The Financial Times Is Definitely For Sale: Maybe

Everything is for sale if the price is right. This maxim applies to real estate and may even apply to a substantial media asset like the Financial Times – it just depends on who is doing the talking.

According to Bloomberg Business, the newspaper’s parent company Pearson Plc is entertaining a sale after receiving interest from potential buyers.

London-based Pearson is sounding out possible bidders for the salmon-coloured newspaper, which was founded in 1888, although informants asked not to be identified because the deliberations are confidential. A sale may value the business at as much as 1 billion pounds ($1.6 billion), according to the news service.

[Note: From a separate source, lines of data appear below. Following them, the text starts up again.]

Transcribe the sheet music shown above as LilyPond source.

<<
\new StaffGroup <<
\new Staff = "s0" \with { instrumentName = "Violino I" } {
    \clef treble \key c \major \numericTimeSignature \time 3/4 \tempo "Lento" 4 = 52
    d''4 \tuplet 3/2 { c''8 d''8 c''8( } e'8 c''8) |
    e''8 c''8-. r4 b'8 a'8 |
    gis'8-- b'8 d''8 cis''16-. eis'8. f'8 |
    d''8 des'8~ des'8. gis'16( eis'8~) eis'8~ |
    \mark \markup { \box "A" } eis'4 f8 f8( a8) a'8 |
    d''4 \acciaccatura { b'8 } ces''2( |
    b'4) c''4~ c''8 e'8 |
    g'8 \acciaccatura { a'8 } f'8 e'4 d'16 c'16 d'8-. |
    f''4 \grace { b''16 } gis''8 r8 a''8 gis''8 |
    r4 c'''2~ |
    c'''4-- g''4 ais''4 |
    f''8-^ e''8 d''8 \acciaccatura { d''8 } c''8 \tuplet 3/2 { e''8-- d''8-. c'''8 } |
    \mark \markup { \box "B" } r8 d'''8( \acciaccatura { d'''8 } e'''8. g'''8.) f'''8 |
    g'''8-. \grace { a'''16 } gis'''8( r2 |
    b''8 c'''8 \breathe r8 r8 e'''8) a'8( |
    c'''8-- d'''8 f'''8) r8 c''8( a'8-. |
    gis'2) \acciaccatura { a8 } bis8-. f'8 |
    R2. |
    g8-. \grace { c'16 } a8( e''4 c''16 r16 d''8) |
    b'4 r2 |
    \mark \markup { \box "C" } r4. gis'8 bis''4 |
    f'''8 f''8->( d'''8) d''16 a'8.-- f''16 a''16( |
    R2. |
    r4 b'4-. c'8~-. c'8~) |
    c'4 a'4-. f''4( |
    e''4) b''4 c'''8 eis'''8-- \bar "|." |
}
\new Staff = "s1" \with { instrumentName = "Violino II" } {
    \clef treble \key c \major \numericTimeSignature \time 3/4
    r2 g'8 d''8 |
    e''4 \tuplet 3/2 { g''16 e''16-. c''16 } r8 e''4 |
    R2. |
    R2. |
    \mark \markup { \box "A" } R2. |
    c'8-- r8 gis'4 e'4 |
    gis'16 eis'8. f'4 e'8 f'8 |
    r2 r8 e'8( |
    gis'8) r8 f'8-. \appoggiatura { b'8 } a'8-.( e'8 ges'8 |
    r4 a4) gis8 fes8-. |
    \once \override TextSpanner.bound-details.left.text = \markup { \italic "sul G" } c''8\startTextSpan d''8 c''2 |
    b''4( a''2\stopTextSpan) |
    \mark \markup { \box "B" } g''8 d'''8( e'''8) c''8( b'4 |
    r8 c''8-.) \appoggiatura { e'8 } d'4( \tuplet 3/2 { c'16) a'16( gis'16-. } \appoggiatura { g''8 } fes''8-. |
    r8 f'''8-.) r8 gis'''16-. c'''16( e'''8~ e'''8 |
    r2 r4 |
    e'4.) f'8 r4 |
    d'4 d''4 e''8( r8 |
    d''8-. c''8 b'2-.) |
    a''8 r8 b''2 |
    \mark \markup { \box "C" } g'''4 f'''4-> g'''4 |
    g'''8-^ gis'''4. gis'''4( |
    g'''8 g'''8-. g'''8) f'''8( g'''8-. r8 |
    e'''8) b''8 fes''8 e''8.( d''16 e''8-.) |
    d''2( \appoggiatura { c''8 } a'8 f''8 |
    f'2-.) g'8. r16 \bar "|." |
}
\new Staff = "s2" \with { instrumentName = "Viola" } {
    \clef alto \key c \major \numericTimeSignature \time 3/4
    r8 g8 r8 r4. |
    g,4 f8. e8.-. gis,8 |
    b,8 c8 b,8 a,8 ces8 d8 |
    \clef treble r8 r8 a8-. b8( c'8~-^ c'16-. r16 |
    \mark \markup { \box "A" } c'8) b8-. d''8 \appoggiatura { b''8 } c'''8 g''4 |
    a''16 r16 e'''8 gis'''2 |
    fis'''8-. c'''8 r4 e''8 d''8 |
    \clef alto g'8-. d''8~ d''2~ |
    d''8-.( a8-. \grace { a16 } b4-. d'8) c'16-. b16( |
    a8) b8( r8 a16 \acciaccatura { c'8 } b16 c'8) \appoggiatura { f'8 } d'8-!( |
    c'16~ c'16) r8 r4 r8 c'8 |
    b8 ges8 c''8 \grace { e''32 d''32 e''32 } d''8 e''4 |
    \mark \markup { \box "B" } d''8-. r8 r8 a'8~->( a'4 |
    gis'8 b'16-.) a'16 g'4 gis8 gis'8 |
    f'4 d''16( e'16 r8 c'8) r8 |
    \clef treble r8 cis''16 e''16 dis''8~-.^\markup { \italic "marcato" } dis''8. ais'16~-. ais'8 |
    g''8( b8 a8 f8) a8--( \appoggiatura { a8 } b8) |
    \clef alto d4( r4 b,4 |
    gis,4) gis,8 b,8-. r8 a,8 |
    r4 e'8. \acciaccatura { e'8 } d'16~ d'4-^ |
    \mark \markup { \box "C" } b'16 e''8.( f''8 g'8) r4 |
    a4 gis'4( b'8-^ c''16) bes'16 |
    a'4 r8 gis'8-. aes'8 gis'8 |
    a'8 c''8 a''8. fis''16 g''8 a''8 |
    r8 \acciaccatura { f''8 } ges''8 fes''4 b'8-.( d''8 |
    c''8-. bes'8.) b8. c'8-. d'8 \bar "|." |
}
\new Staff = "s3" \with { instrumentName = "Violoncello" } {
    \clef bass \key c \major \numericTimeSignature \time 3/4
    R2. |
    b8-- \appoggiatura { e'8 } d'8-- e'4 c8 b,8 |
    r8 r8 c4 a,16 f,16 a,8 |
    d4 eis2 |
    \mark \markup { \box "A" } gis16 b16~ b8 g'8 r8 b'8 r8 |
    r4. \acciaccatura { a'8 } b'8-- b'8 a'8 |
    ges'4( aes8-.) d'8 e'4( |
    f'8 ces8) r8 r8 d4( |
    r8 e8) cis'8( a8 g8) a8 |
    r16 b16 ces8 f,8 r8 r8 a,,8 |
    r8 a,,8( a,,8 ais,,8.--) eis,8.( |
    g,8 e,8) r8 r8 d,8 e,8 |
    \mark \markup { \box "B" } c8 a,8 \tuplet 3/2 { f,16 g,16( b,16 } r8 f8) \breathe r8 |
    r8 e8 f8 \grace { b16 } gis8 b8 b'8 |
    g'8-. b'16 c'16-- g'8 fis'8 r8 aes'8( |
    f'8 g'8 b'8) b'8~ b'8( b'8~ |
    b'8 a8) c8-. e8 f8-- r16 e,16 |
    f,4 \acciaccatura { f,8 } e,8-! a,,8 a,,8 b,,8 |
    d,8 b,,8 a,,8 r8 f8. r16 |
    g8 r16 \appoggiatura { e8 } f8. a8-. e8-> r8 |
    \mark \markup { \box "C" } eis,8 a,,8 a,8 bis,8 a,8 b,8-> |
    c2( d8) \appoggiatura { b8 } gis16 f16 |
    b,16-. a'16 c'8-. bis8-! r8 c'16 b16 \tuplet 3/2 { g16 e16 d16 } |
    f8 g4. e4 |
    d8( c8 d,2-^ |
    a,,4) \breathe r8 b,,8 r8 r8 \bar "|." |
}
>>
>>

While there is no formal process under way, the Financial Times may draw interest from media companies such as Axel Springer SE as well as investors in Europe, the Middle East and Asia, the sources said.  “It’s a classic trophy asset, it has cachet,” Alex DeGroote, an analyst at Peel Hunt, is quoted in the Bloomberg story. While DeGroote said he does see Pearson as a seller of the FT, he added that the mooted price would be “an extraordinary valuation.”

According to Politico, the Bloomberg story fails to identify a potential buyer named Bloomberg (the man) who has been privately floating the idea of a bid as far back as 2012. (He’s also floated a bid for The New York Times, though that is less likely to go up for sale.) In October 2012, he visited the FT’s London headquarters. Asked then if he would like to buy the paper, Bloomberg replied, “I buy it every day.”

Politico quotes insiders who say they think Pearson will eventually sell the FT, but they’re skeptical that a deal is now imminent. Media analysts poured cold water on the latest talk of a deal.

“We find difficult to believe that this is the right time for Pearson to sell the FT (or for management to consider a sale)…,” said analyst Claudio Aspesi at Bernstein, pointing to three reasons:

  • The company does not need the cash.
  • The FT is performing well and its prospects are — if anything — improving.
  • The newspaper has a fairly sizeable pension deficit and the trustees would most likely demand that it is paid in full.

“We have long advocated that Pearson should divest its non-educational assets, so we would have no problems with such move, but we are sceptical this will prove the right time to do it,” wrote Aspesi in a research note.

If Pearson does truly decide to put FT on the auction block, the thinking is it would naturally go to the highest bidder, in which case the anonymous “investors in Europe, the Middle East and Asia”  — may well read: China. Or Michael Bloomberg himself.

It just depends on who is doing the talking.